À espera de um posicionamento oficial da categoria, que realizou assembléia na tarde de hoje (18), o prefeito comandou longo debate com os parlamentares, que mencionaram várias contrapropostas. Fetter deverá analisar sugestão de Macluf à qual Leite fez coro: aumento do vale-refeição em percentuais além do apresentado, ou seja, da inflação. O benefício foi concedido na primeira gestão do governo atual e hoje chega a R$ 80,00 mensais.
Em quase duas horas de discussões, o prefeito, em vários momentos, fez questão de frisar: “Já receberam aumento salarial 5.346 servidores, desde fevereiro por conta do reajuste do mínimo, e 343 municipários desde janeiro, contingente que ganha complementação de piso”. Portanto, contabiliza Fetter, o universo de 5.689 funcionários, além de perfazerem 80% dos mais de sete mil municipários, respondem pelo acréscimo de R$ 400 mil mensais ao erário público.

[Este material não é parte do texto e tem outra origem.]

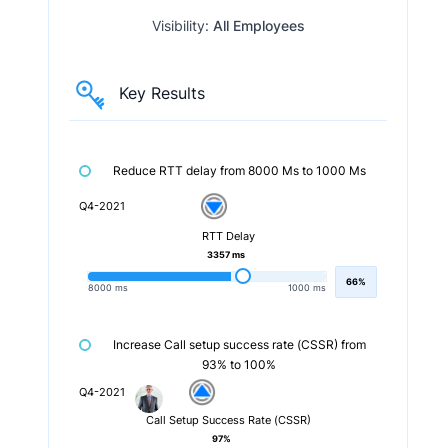
Visibility:
All Employees
Key Results
Reduce RTT delay from 8000 Ms to 1000 Ms
Q4-2021
RTT Delay
3357 ms
66%
8000 ms
1000 ms
Increase Call setup success rate (CSSR) from
93% to 100%
Q4-2021
Call Setup Success Rate (CSSR)
97%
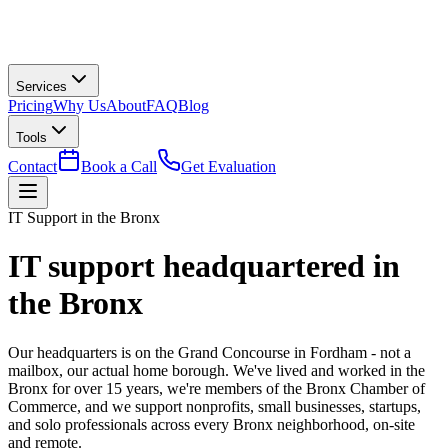
Services
Pricing
Why Us
About
FAQ
Blog
Tools
Contact
Book a Call
Get Evaluation
IT Support in the Bronx
IT support headquartered in
the Bronx
Our headquarters is on the Grand Concourse in Fordham - not a
mailbox, our actual home borough. We've lived and worked in the
Bronx for over 15 years, we're members of the Bronx Chamber of
Commerce, and we support nonprofits, small businesses, startups,
and solo professionals across every Bronx neighborhood, on-site
and remote.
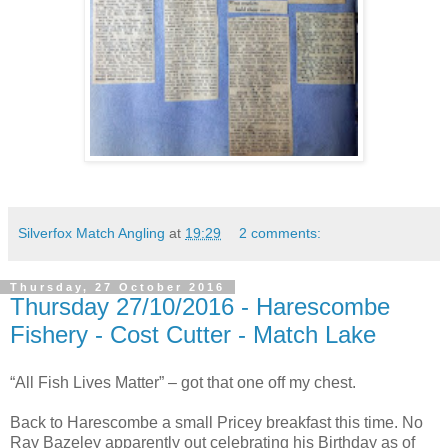
Silverfox Match Angling
at
19:29
2 comments:
Thursday, 27 October 2016
Thursday 27/10/2016 - Harescombe
Fishery - Cost Cutter - Match Lake
“All Fish Lives Matter” – got that one off my chest.
Back to Harescombe a small Pricey breakfast this time. No
Ray Bazeley apparently out celebrating his Birthday as of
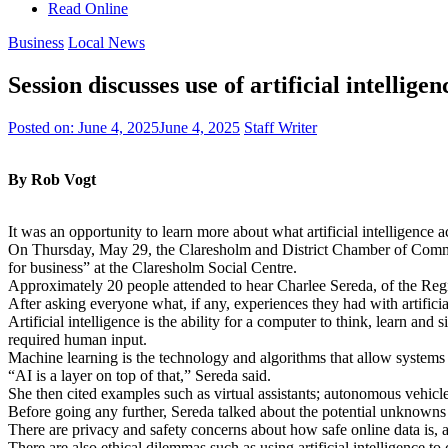
Read Online
Business
Local News
Session discusses use of artificial intelligen
Posted on:
June 4, 2025
June 4, 2025
Staff Writer
By Rob Vogt
It was an opportunity to learn more about what artificial intelligence a
On Thursday, May 29, the Claresholm and District Chamber of Comme
for business” at the Claresholm Social Centre.
Approximately 20 people attended to hear Charlee Sereda, of the Region
After asking everyone what, if any, experiences they had with artificia
Artificial intelligence is the ability for a computer to think, learn a
required human input.
Machine learning is the technology and algorithms that allow systems
“AI is a layer on top of that,” Sereda said.
She then cited examples such as virtual assistants; autonomous vehicles;
Before going any further, Sereda talked about the potential unknown
There are privacy and safety concerns about how safe online data is, and 
There are also ethical dilemmas such as using artificial intelligence to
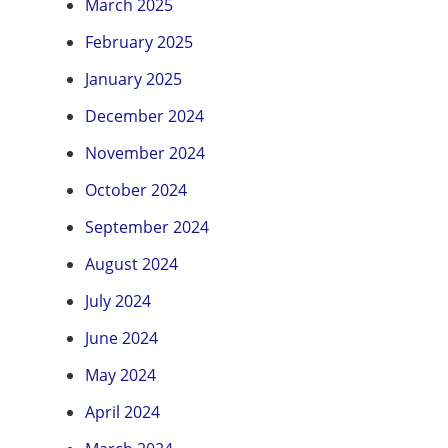
March 2025
February 2025
January 2025
December 2024
November 2024
October 2024
September 2024
August 2024
July 2024
June 2024
May 2024
April 2024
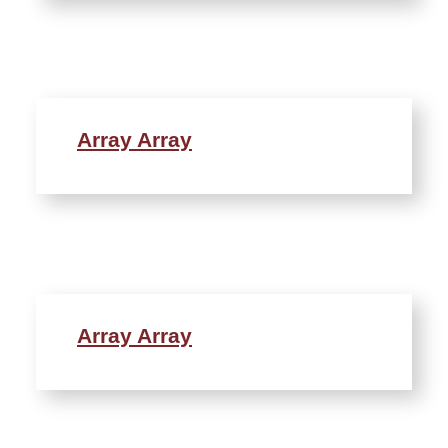
Array Array
Array Array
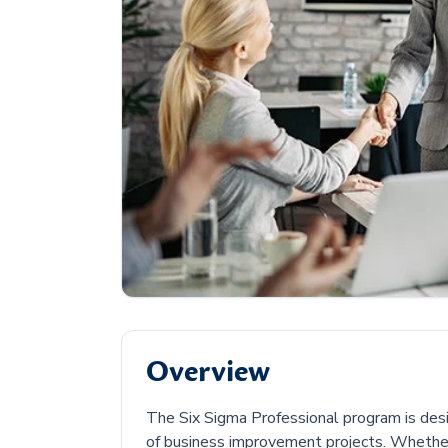
Overview
The Six Sigma Professional program is des
of business improvement projects. Whether 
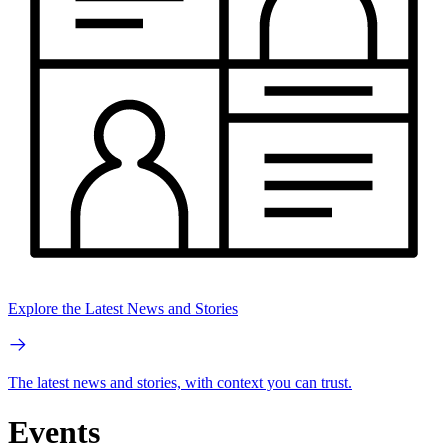
Explore the Latest News and Stories
The latest news and stories, with context you can trust.
Events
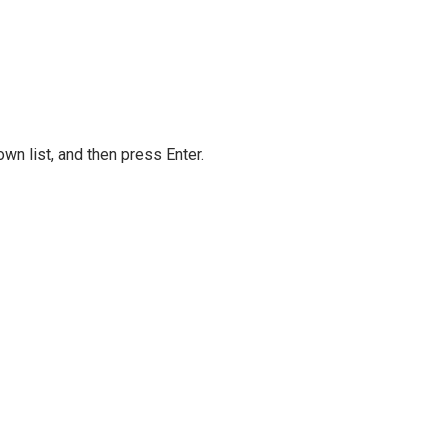
own list, and then press Enter.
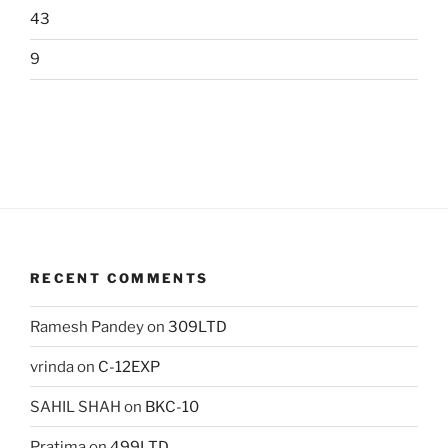
43
9
RECENT COMMENTS
Ramesh Pandey
on
309LTD
vrinda
on
C-12EXP
SAHIL SHAH
on
BKC-10
Pratima
on
499LTD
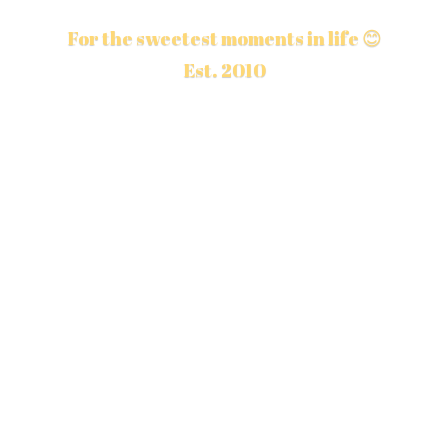
For the sweetest moments in life 😊
Est. 2010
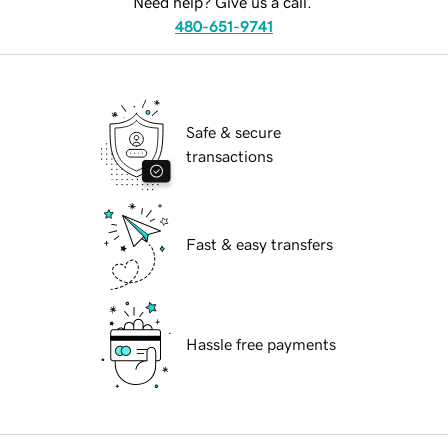
Need help? Give us a call.
480-651-9741
Safe & secure
transactions
Fast & easy transfers
Hassle free payments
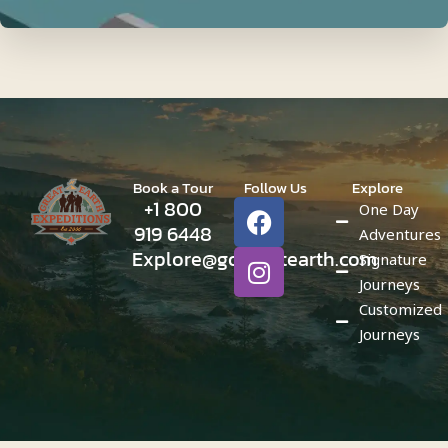
Book a Tour
Follow Us
Explore
F
I
+1 800
One Day
a
n
919 6448
Adventures
c
s
Explore@gogreatearth.com
Signature
e
t
Journeys
b
a
Customized
o
g
Journeys
o
r
k
a
m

Trocando em miúdos, resume o administrador público, somente a aplicação para todos os servidores, do índice da inflação, geraria mais R$ 400 mil de gastos na folha de pagamento da Prefeitura. “Neste momento, temos de avaliar com muito critério porque qualquer elevação que crie mais despesa, sem contrapartida de receita, torna-se não somente temerária, mas ilegal por conta dos limites da Lei de Responsabilidade Fiscal”, justifica o prefeito. Sobretudo, acrescenta Fetter, com a previsão de queda de receita de aproximadamente 20%, sinalizada pela Secretaria da Fazenda do estado para o exercício de 2009.